Tarifvertrag öffentlicher dienst krankenhaus hessen

Laut Krankenhaus-Barometer 2008 waren 9 % aller Krankenhäuser durch einen „Nottarifvertrag“ abgedeckt, der von dem abgeschlossenen Vertrag abwich, um Rentabilität und Arbeitsplätze zu sichern. Weitere 3 % sind für die Auslachtung eines „Notstandsabkommens“ vorgesehen. Es gibt Rivalitäten zwischen ver.di und dem Marburger Bund. 2005 entschied sich MB wegen eines Uneinigkeits über einen neuen Rahmentarifvertrag für den öffentlichen Sektor (DE0607019I, DE0503203F) für ein Verhandlungsbündnis mit ver.di. MB ist der Ansicht, dass durch getrennte Verhandlungen bessere Konditionen für Ärzte erreicht werden können. Ver.di kritisiert MB für diesen Schritt und beharrt auf seinem Verhandlungsrecht für alle Mitarbeiter im Gesundheitswesen. Die Lohneinheit der weltlichen Wohltätigkeitsorganisation Arbeitwohlfahrt, Arbeitgeberverband AWO Deutschland, ist ein Vorgänger der 2004 aufgelösten AWO-Bundesarbeitgeberorganisation. Tarifverträge des neuen Arbeitergeberverbandes sind für regionale und lokale AWO-Mitgliedsverbände nicht mehr bindend. Der Bundesverband der Deutschen Arbeitgeberverbände (BDA) kritisiert, dass das Gesundheits- und Sozialsystem, das Beiträge zur Krankenversicherung fordert, eine staatliche Belastung für den Arbeitgeber darstellt. Der Verband lehnt das Gesetz von 2008 zur Pflegeversicherung ab und erklärt, dass die Finanzierung durch Sozialversicherungsbeiträge nicht nachhaltig sei. In einem Papier vom Oktober 2009 fordert die BDA eine grundlegende Umstrukturierung des Versicherungssystems, in der gefordert wird, die öffentliche Finanzierung der Pflegeversorgung auf Kernaufgaben zu reduzieren und individuellere, abzugsfähige Reinbeiträge zu nutzen. Außerdem fordern sie die Einrichtung einer zusätzlichen, kapitalgedeckten Risikovorsorge.

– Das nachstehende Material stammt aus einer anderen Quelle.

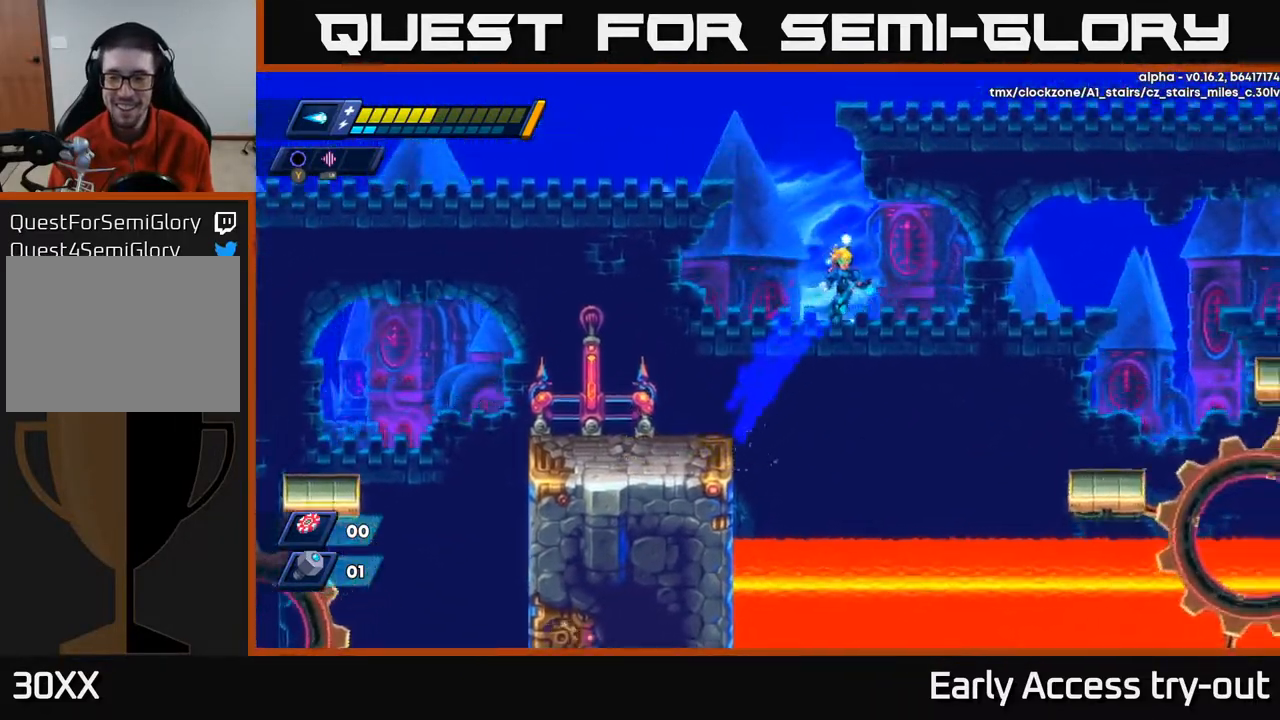
{"buttons": ["DPAD_RIGHT"], "right_stick": "center", "events": [[67, "A", "up"]]}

Kürzungen der öffentlichen Mittel durch die Länder und die Umstellung auf ein fallbasiertes Flachgrund-Renumerationssystem (G-DRG-System) im Jahr 2002 führten zu einer Privatisierungswelle der öffentlichen Krankenhäuser (Schulten/Böhlke 2009) und zu einem Rückgang der Zahl des Pflegepersonals ohne Ärzte. (Expertenkommission Pflege 2007). Im Jahr 2008 lag das Krankenhauspersonal pro 1.000 Patienten unter dem OECD-Durchschnitt. Die Arbeitsbedingungen des Pflegepersonals verschlechterten sich (InEK 2010). Dies führte zu Einstellungsproblemen, woraufhin 2009 ein Krankenhausreformgesetz verabschiedet wurde. Dieses Gesetz sah ein dreijähriges Förderprogramm zur Einstellung von Pflegepersonal vor. Da die Zahl der Streiks nicht offiziell erfasst ist (DE0905029I), liegen keine detaillierten Daten über das Ausmaß der Arbeitskampfmaßnahmen im Gesundheitswesen vor. Im Jahr 2014 haben Arbeitnehmer in 12 von 16 Bundesländern gegenüber ihren Arbeitgebern ein Recht auf einen kurzfristigen bezahlten Bildungsurlaub (in Bayern, Sachsen und Thüringen gibt es keine Regelung für Urlaub). Baden-Württemberg gewährt ab 1. Juli 2015 Bildungsurlaub). In der Regel haben Arbeitnehmer Anspruch auf 5 Tage bezahlten Bildungsurlaub pro Jahr, der auf 10 Tage in 2 Jahren blockiert werden könnte.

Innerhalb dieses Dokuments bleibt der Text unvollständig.